The second thing people fail to realize is that, unlike during the Cold War, there are open channels of business that these kleptocrats can exploit to export their norms and practices legally.

You see a lot of money from kleptocratic countries pouring into the West and paying for lawyers, lobbyists, PR people, even journalists, as well as former security people and security companies. In Soviet times this was not possible. Today, a Russian kleptocrat can continue his criminal activities in the West in broad daylight, without being prosecuted and hardly being covered by the press.

How might this be happening in Israel, and how might Israelis not be aware of it?

There are many oligarchs of Jewish background from the post-Soviet space, from Russia, Kazakhstan and the Caucasus, who earned their money in a very dirty way in the 1990s and 2000s, and now they’ve moved to Israel.

Some have Israeli citizenship and operate abroad and some operate in Israel. It’s not only that they have a luxurious lifestyle, throw fancy parties and buy amazing real estate. That’s another delusion in the West. Many Westerners believe that oligarchs bring their dirty money to their new country but merely as consumers.

In fact, they start to invest in assets — in strategic assets, in politics and in newspapers.

The vast majority of oligarchs can be hired on an ad-hoc basis by the Russian state or Kazakh state, and can be exploited for political purposes by this kleptocratic state.

I recently co-authored a report — “How to Select Russian Oligarchs for New Sanctions?” — that explains why and under what criteria the US government should add oligarchs like the Alfa Group oligarchs to sanctions.

There are very powerful figures with lots of money, lobbyists and PR support in Israel. [Prime Minister Benjamin] Netanyahu shows up at events with some of them.

Let’s say you have an oligarch who is close to Putin. What would they be doing in Israel? Why should Israelis care?

They can do multiple things. First, they can normalize Kremlin narratives about Israeli interests.

For example, the way they present Russia’s place in the Syrian conflict, in relations with enemies of Israel like Iran, or concerning the Soviet diaspora in Israel.

I’m sure they help promote Kremlin propaganda about the Second World War and Russia’s [ostensibly] almost exclusive role defeating the Nazis. And they peddle the Jewish veterans’ theme with the orange and black St. George ribbon. It’s a ribbon that commemorates the Soviet victory over Nazism that has come to be associated with Russian propaganda against Ukraine and against the West — how the West never really stood up to the Nazis, for example. These are not just historical narratives; they are very useful for today’s politics.

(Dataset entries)

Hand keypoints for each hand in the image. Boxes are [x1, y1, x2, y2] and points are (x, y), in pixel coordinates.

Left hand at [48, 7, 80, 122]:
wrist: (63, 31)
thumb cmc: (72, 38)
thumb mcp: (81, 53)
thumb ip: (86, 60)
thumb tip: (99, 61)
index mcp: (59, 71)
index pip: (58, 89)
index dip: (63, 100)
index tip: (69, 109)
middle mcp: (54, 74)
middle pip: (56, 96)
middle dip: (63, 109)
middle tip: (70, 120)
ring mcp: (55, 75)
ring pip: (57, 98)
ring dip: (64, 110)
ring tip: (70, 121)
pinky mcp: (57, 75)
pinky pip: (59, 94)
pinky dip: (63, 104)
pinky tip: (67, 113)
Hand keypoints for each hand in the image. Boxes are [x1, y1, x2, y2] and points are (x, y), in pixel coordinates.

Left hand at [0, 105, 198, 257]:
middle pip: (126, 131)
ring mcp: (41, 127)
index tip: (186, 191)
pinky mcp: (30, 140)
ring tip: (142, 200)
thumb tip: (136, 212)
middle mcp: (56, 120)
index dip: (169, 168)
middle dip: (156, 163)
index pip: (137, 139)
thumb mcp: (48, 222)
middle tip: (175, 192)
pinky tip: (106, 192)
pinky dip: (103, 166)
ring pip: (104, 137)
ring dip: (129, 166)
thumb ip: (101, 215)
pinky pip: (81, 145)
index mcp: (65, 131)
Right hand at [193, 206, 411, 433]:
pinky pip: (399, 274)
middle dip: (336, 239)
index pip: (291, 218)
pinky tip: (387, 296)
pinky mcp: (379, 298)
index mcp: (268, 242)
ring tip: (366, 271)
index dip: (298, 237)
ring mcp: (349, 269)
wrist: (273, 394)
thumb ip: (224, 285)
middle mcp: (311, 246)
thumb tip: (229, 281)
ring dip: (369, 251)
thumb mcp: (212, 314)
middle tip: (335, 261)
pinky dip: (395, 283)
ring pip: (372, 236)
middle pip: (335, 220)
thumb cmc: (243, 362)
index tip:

* Check your understanding
1/ Translate this sentence from the interview on oligarchs into Spanish: "Some have Israeli citizenship and operate abroad and some operate in Israel."
2/ Please reproduce the stretch of the interview on oligarchs from "There are many" through "merely as consumers.".

* Solved tasks
1/ Algunos tienen ciudadanía israelí y operan en el extranjero, y otros operan en Israel.

2/
There are many oligarchs of Jewish background from the post-Soviet space, from Russia, Kazakhstan and the Caucasus, who earned their money in a very dirty way in the 1990s and 2000s, and now they’ve moved to Israel.

Some have Israeli citizenship and operate abroad and some operate in Israel. It’s not only that they have a luxurious lifestyle, throw fancy parties and buy amazing real estate. That’s another delusion in the West. Many Westerners believe that oligarchs bring their dirty money to their new country but merely as consumers.